Spirit of Aqsa- “Bayangkan anak Anda bangun dini hari menangis kelaparan, tetapi Anda tak punya apa-apa untuk memberinya makan,” ungkap Bassem Hanawi dalam unggahan di Facebook, menggambarkan momen terberat yang ia alami sejak awal perang Israel di Gaza.
Dia melanjutkan, “Pukul lima pagi, anak saya bangun menangis minta makan, tapi tidak ada makanan. Saya hanya bisa mencelupkan roti ke air dan memberikannya.”
Kelaparan melanda bukan hanya anak-anak, tetapi juga orang dewasa yang kini berjuang mencari apa saja untuk mengganjal perut mereka di malam hari.
Kisah serupa diceritakan oleh Muin Ad-Dobah, yang bangun tengah malam dengan kelaparan.
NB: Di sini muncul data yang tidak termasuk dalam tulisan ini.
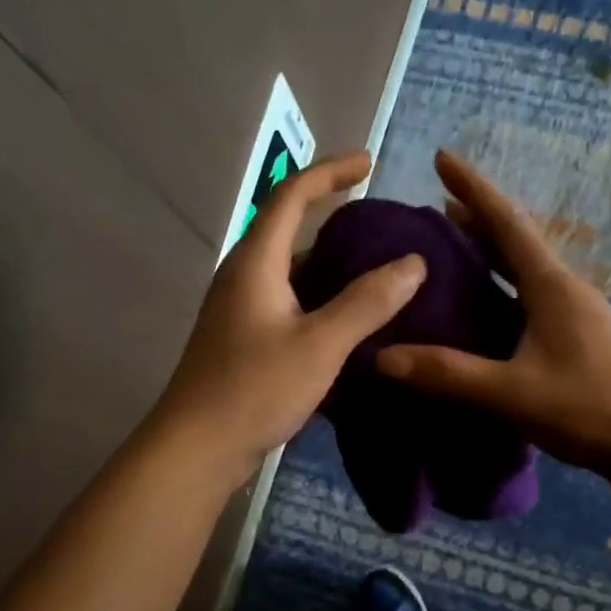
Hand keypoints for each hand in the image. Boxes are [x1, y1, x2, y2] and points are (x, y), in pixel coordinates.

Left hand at [151, 150, 426, 484]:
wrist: (197, 447)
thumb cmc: (254, 389)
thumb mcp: (320, 345)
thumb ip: (367, 302)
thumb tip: (413, 263)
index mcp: (256, 262)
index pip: (291, 195)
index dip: (330, 172)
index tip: (368, 163)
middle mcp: (242, 277)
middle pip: (288, 231)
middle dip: (333, 219)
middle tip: (381, 227)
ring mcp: (238, 311)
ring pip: (289, 273)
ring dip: (328, 266)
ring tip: (375, 274)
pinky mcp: (241, 342)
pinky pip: (286, 304)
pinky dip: (318, 301)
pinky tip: (346, 323)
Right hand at [376, 151, 610, 475]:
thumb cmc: (587, 407)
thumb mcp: (510, 392)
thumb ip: (448, 374)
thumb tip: (383, 357)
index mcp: (551, 286)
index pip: (506, 222)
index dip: (473, 187)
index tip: (442, 156)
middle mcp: (566, 289)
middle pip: (516, 242)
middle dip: (478, 221)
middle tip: (439, 209)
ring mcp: (578, 314)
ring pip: (527, 272)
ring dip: (493, 256)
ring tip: (457, 253)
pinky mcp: (582, 339)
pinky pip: (534, 299)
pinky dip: (505, 289)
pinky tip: (491, 311)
Karena persediaan makanan semakin minim, ia terpaksa memakan bantuan pangan untuk bayinya. “Tidak ada roti atau tepung, bubur ini saya ambil dari bantuan untuk anak saya yang berusia enam bulan. Seharusnya ini pengganti susu, tapi saya harus memakannya karena sangat lapar. Kami sudah mengurangi makan dari tiga kali menjadi satu kali sehari, tapi kini bahkan makanan itu pun sulit kami dapatkan.”
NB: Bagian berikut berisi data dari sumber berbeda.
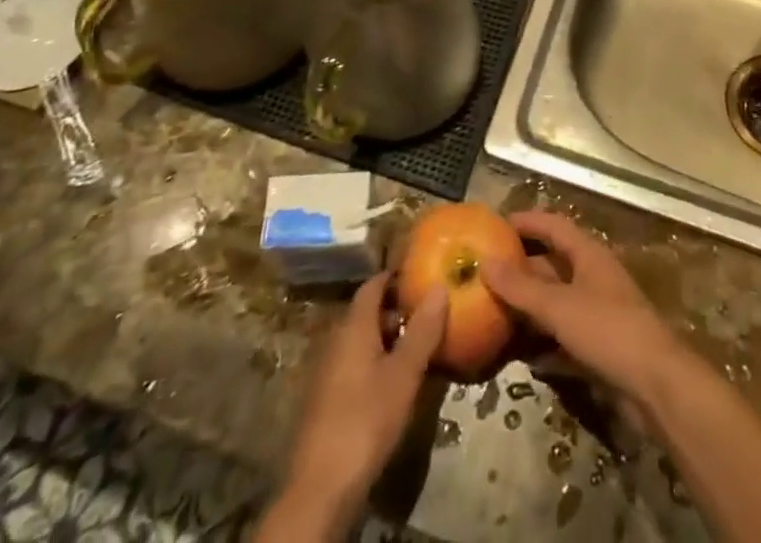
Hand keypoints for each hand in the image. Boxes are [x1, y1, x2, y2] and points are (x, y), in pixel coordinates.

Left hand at [259, 274, 446, 540]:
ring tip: (417, 348)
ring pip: (360, 341)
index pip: (372, 285)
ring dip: (386, 339)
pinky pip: (353, 365)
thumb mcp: (404, 374)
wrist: (321, 487)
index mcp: (353, 326)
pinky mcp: (324, 400)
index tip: (420, 275)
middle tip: (427, 314)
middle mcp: (335, 340)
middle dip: (395, 310)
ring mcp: (326, 371)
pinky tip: (393, 382)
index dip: (394, 277)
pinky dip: (374, 362)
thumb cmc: (366, 419)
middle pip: (366, 313)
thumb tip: (439, 286)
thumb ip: (422, 330)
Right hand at [481, 211, 687, 405]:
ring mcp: (598, 313)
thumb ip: (521, 287)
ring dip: (529, 308)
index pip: (553, 225)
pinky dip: (544, 343)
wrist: (657, 386)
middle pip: (552, 264)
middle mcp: (593, 277)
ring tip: (493, 313)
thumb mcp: (559, 306)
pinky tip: (521, 355)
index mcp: (588, 254)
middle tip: (484, 275)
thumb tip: (485, 262)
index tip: (494, 226)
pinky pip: (564, 337)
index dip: (526, 222)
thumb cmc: (608, 330)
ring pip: (556, 302)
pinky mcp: (600, 348)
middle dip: (521, 269)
Warga Gaza menghadapi krisis pangan sejak awal perang pada 7 Oktober 2023, dengan blokade darat, laut, dan udara yang diterapkan oleh Israel, serta penutupan semua jalur masuk barang dan bantuan.
Jumat lalu, Direktur Analisis Keamanan Pangan dan Nutrisi Program Pangan Dunia, Jan Martin Bauer, memperingatkan bahwa “kelaparan bisa terjadi atau sudah sangat dekat” di beberapa wilayah utara Gaza.
Organisasi PBB ini juga mengungkapkan bahwa jumlah truk bantuan yang masuk ke Gaza menurun drastis menjadi hanya 58 truk per hari, dibandingkan sekitar 200 truk pada musim panas lalu.
Tangisan Kelaparan Menggema
Krisis pangan di Gaza semakin memburuk, hingga ungkapan kelaparan memenuhi media sosial. “Saya tidak malu mengakui bahwa saya sangat ingin makan,” tulis Muin Al-Kahlout di platform X. “Saya ingin sayuran, buah, daging, dan ayam, serta keju dan yogurt. Kami sudah lupa rasanya. Bahkan, makanan yang dulunya tak kusukai, jika ada, pasti akan kumakan.”
Ia menambahkan, “Itu saya yang sudah dewasa, bagaimana dengan anak-anak?”
Doaa Al-Sharif melihat tidak ada yang berlebihan dalam tangisan kelaparan ini. Menurutnya, seluruh warga Gaza, dari anak-anak hingga lansia, tidur dalam keadaan lapar setiap malam, di tengah perang yang terus menebarkan penderitaan, pengungsian, kelaparan, dan kehancuran.
Penurunan bantuan membuat harga makanan di Gaza melonjak hingga 10 kali lipat, membuat sekitar 2,2 juta warga Gaza hanya bisa mengenang hidangan sederhana yang dulu mengisi meja makan mereka.
Aktivis Khaled Safi membagikan realitas ini di platform X, menyatakan bahwa biaya satu kali makan malam sederhana—berisi kentang, terong, zaitun, tomat, dan cabai hijau—kini mencapai 40 dolar di tengah perang ini.
Alasan yang sama pula yang dirasakan jurnalis Palestina, Osama Al-Ashi, yang mengakui betapa sulitnya menikmati hidangan salad di tengah perang. “Saya ingin sekali sepiring salad,” tulisnya di akun media sosialnya.
Ibrahim Al-Azaizeh juga mengungkapkan keprihatinannya dengan membeli satu kilogram tomat seharga 55 shekel (sekitar 15 dolar AS), mengingat saat ia masih bisa membeli dua ekor ayam dengan harga yang sama untuk hidangan keluarga.
Program Pangan Dunia melaporkan bahwa selama Oktober lalu, mereka hanya mampu memasok kurang dari 30% kebutuhan pangan warga Gaza.
Dengan dukungan Amerika Serikat, Israel telah melanjutkan operasi militer di Gaza sejak 7 Oktober 2023. Konflik ini telah menyebabkan ribuan syahid dan korban luka, sebagian besar anak-anak dan wanita, dengan lebih dari 10 ribu orang hilang, di tengah kehancuran besar-besaran dan kelaparan yang telah merenggut nyawa puluhan anak-anak dan lansia.